Link to this sectionCoreML Export for YOLO26 Models#

Q: How do I export YOLO26 models to CoreML format?

Run model.export(format="coreml") in Python or yolo export model=yolo26n.pt format=coreml from the CLI on macOS or x86 Linux. Add quantize=8 to match the official app models. The export produces a yolo26n.mlpackage ML Program ready for Xcode, the iOS SDK, or the Flutter plugin.

Q: How do I make sure inference runs on the Neural Engine?

Set MLModelConfiguration.computeUnits = .cpuAndNeuralEngine (the iOS SDK default on iOS 16+). Avoid .all in camera apps — the GPU is busy compositing the preview, and scheduling inference there causes frame-time jitter. Confirm placement with an Xcode Core ML Performance Report.

Q: Can I run and validate CoreML models with the Ultralytics CLI?

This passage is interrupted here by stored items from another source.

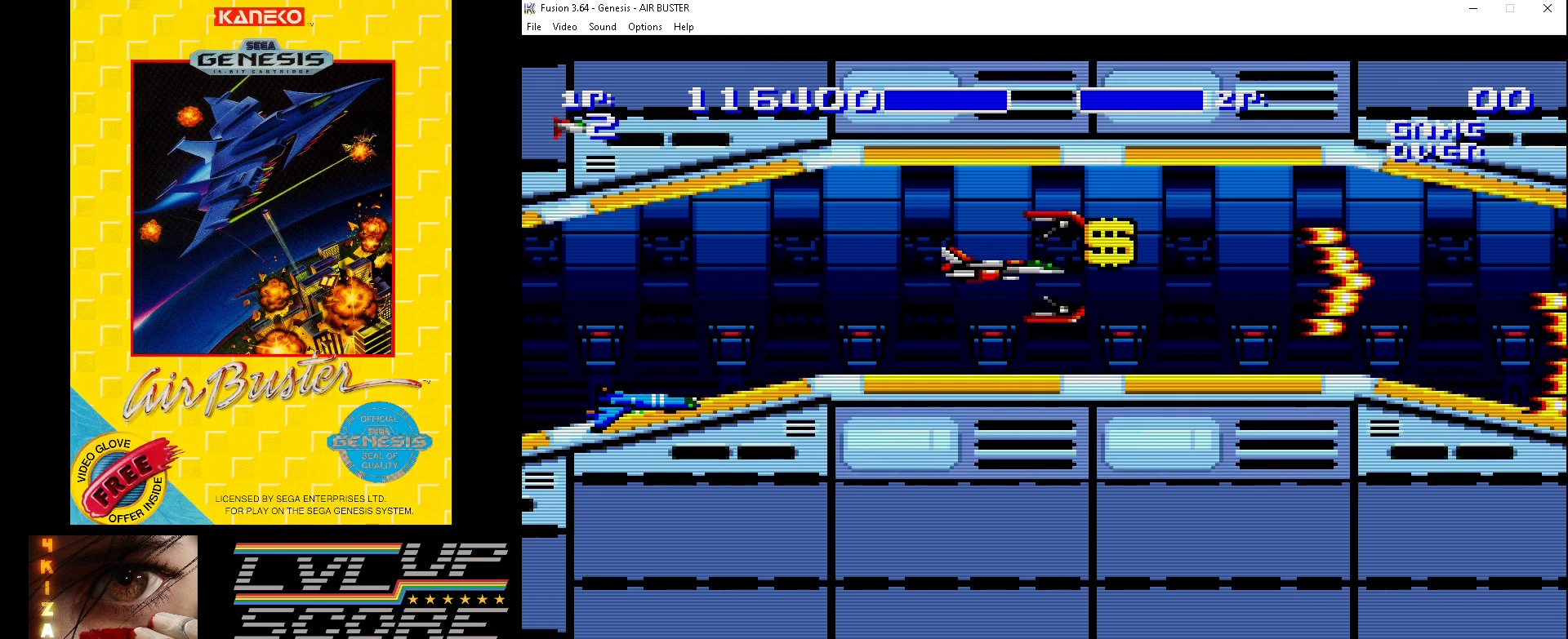
{"buttons": ["B", "DPAD_DOWN"], "events": [[233, "DPAD_DOWN", "down"]]}
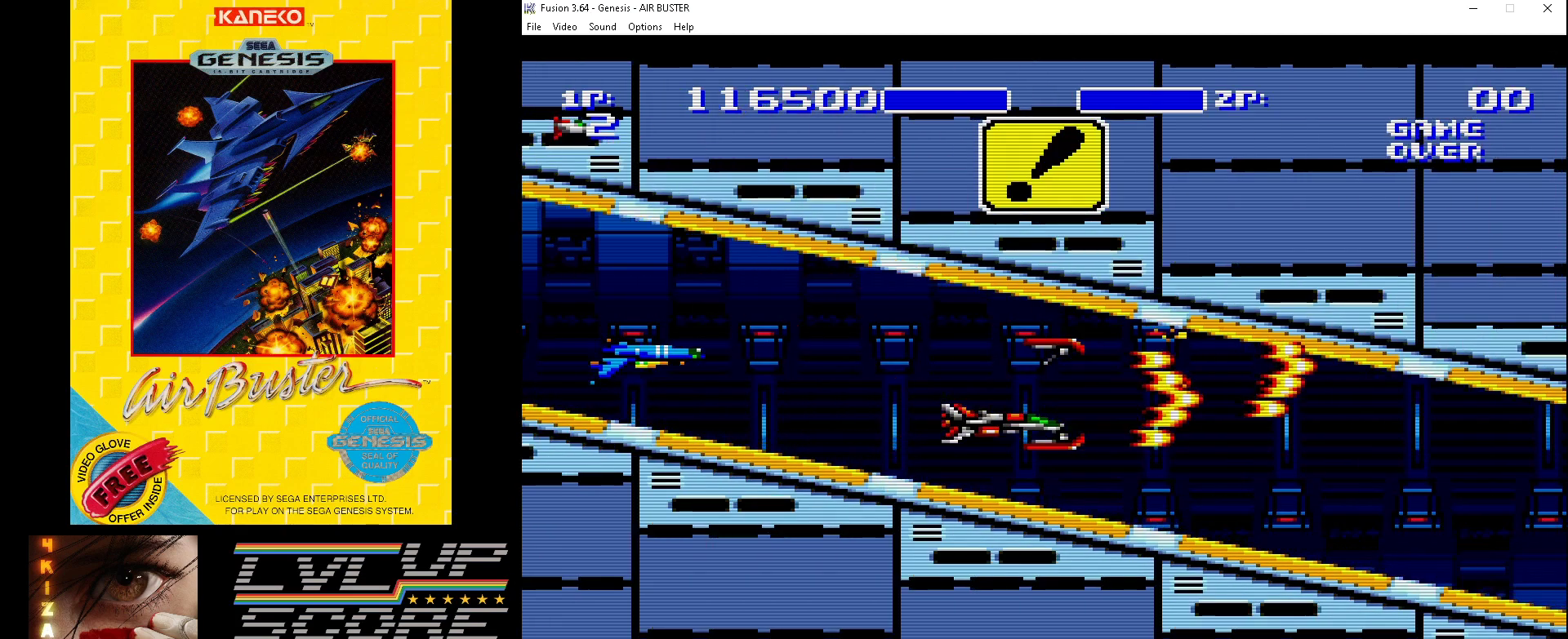
{"buttons": ["B"], "events": [[400, "DPAD_DOWN", "up"]]}
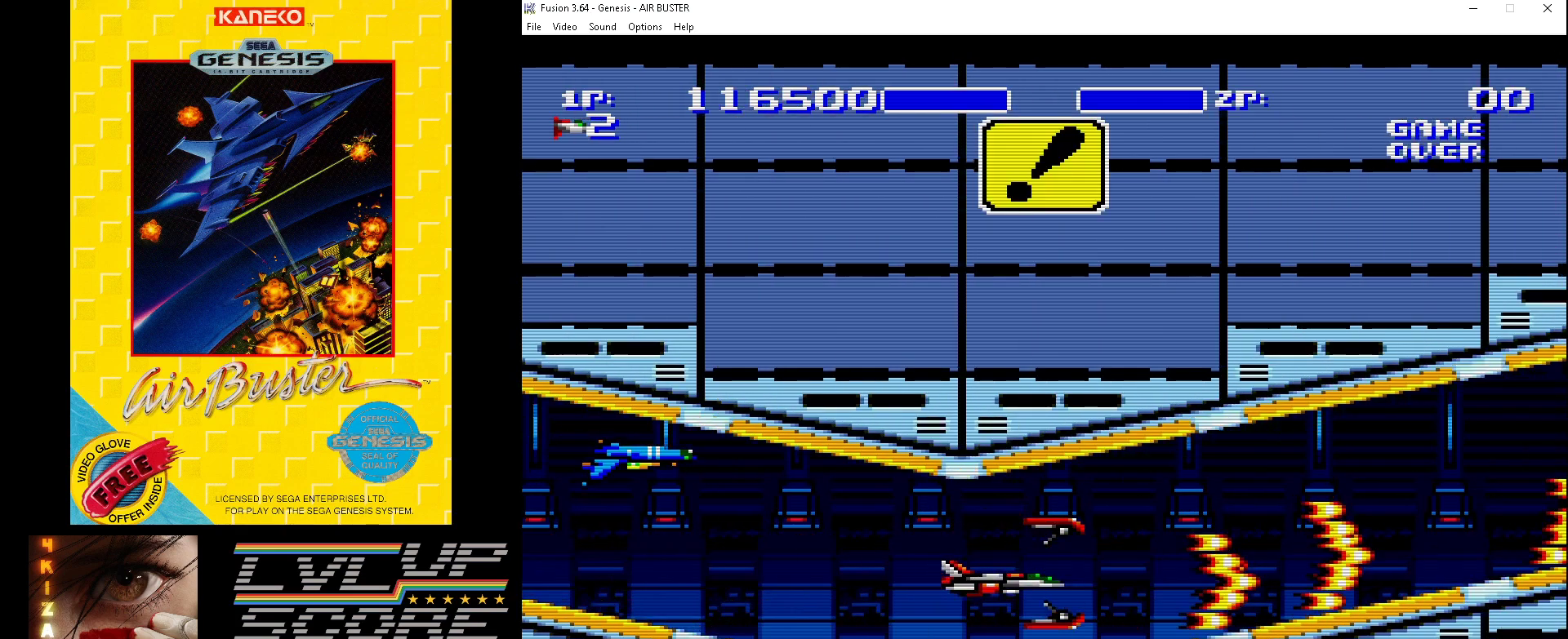
{"buttons": ["B", "DPAD_UP"], "events": [[33, "DPAD_UP", "down"]]}
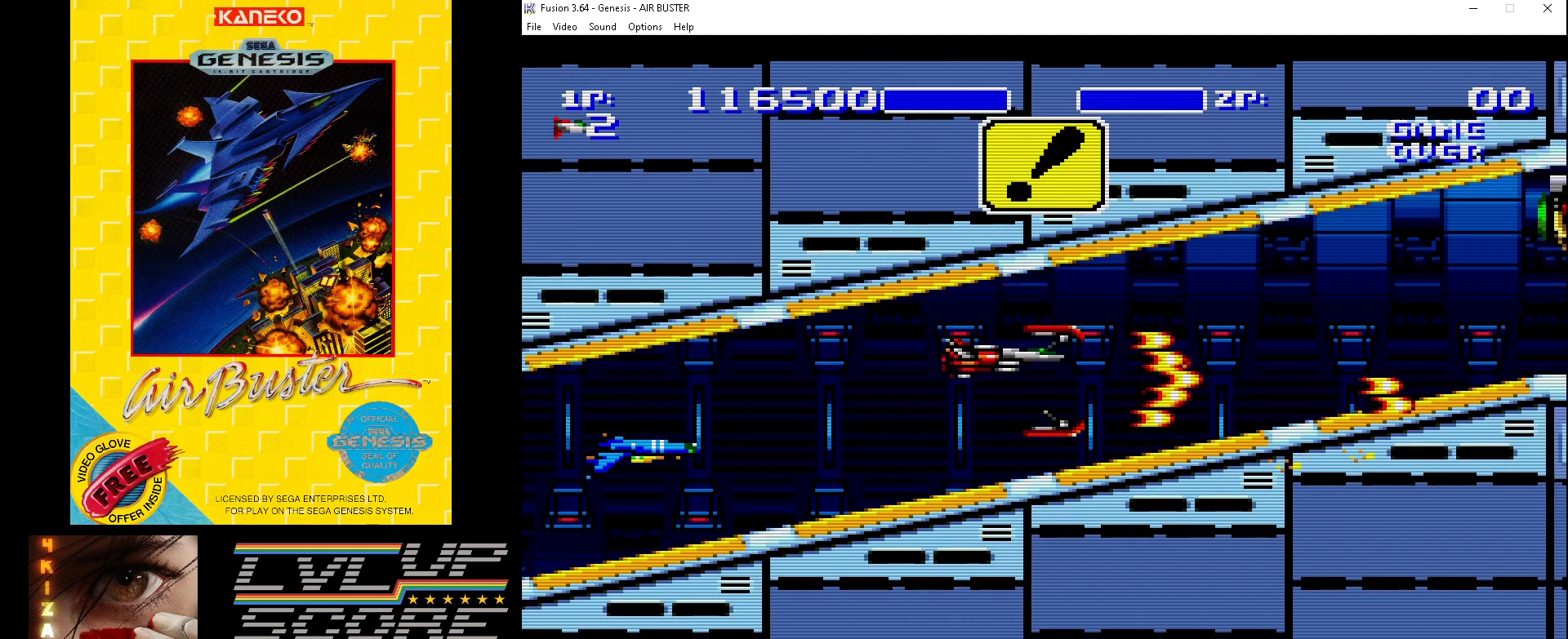
{"buttons": ["B"], "events": [[100, "DPAD_UP", "up"], [167, "DPAD_UP", "down"], [267, "DPAD_UP", "up"]]}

Yes, on macOS: yolo predict model=yolo26n.mlpackage source=image.jpg and yolo val model=yolo26n.mlpackage data=coco8.yaml work like any other format. CoreML execution requires Apple hardware, so these modes are unavailable on Linux and Windows.

Apple ships dedicated AI silicon — the Neural Engine — in every modern iPhone, iPad, and Mac, and CoreML is Ultralytics' supported path for deploying models to it today. Exporting Ultralytics YOLO26 models to CoreML turns a trained .pt checkpoint into a native .mlpackage that runs all seven YOLO tasks on-device at low latency, with no network connection and no data leaving the device.

Run YOLO on the Apple Neural Engine today with the official mobile apps

The official Ultralytics YOLO iOS SDK and Flutter plugin run CoreML exports on the Apple Neural Engine out of the box — real-time camera inference, single-image prediction, and automatic model download for all seven YOLO26 tasks, including Depth. For Android NPU deployment, see the Qualcomm QNN integration.

Apple's future Core AI format

Apple has introduced the new Core AI framework and .aimodel format for the iOS 27 and macOS 27 generation. Ultralytics Core AI export is planned for Q4 2026 but is not available yet. CoreML remains the supported format for current Ultralytics releases and broader Apple device compatibility.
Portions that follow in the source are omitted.